クリスマスについて強烈に記憶に残っていることがある。

ギリギリ記憶があるくらいの年齢だから、私がまだ、恐らく幼稚園児くらいの頃。

まだまだ、お菓子のブーツが嬉しかったお年頃の私は、クリスマスイブの日に母に連れられて、近所のスーパーに来ていた。

スーパーにはお菓子のブーツがたくさん並んでいて、母に「クリスマスプレゼントは何がいい?」と聞かれた私は、取り敢えずお菓子のブーツが欲しいと言った。
特に、他に欲しい物がなかったから目についたクリスマスのブーツが欲しいと思った記憶がある。

母は買い物かごにお菓子のブーツを入れて、
「じゃあ、これをサンタクロースから貰おうね」と、優しい微笑みで私に言った。

小さな私はとっても聡かったので、この時、すべてを理解した。


夜になり、両親は私に早く寝ろ早く寝ろと、いつにない圧力をかけた。
取り敢えず、早くクリスマスのブーツが欲しかった私は、素直にいつも寝ている部屋の布団に入って、すぐに電気を消した。


3分後


ガラッと襖が開き、私の枕元に、ガサッと何かが置かれて、また襖が閉まった。
一瞬の出来事だ。

リビングからは、両親のヒソヒソ声が聞こえる。
「寝てた?」
「寝てたんじゃない?」


いや、そんなにすぐ寝れないでしょ。

私は心の中で、クリスマスのサンタクロースに対してだいぶ雑な両親に、静かなツッコミを入れていた。


クリスマスの朝、目が覚めた私は、枕元にあることを昨夜のうちに知っていた、クリスマスのブーツを眺めながら、妙に現実的な気持ちでいたことを今でも鮮烈に覚えている。

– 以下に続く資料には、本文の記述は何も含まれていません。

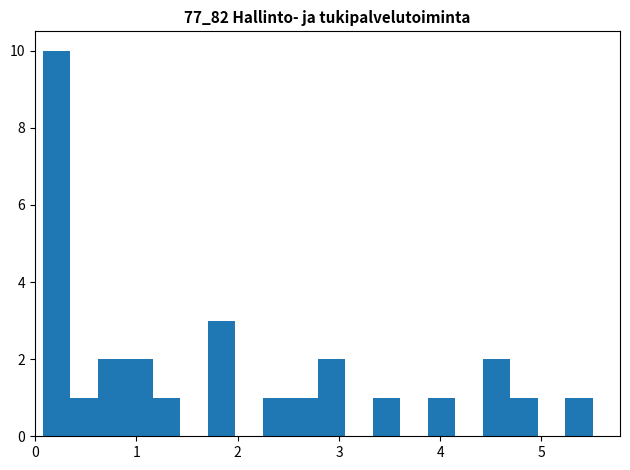

Around what value on the x-axis is the tallest bar? Give the approximate position of its centre, as read against the axis.

0.2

大人になり、フィンランドにあるサンタクロース村に行き、サンタクロースとお喋りしたことがあった。

「君の街にも行ったことがあるよ。」

と、サンタクロースは語り掛けてくれたけれど、私の家には一度も来ていないことを、残念ながら私はよく知っていたのだ。



ここを見てくださったみなさまは、何歳までサンタクロースを信じていましたか?


クリスマスが近くなり、お菓子のブーツを見かけるたびにふとこのことを思い出して、気持ちが良いほど雑な両親に笑いがこみ上げてくる。

当時子どもだった私はなんとなく残念な気持ちもしていたけれど、大人になった今、当時妙に大人になっていた自分の姿も含めて、なかなか笑える微笑ましい想い出になっている。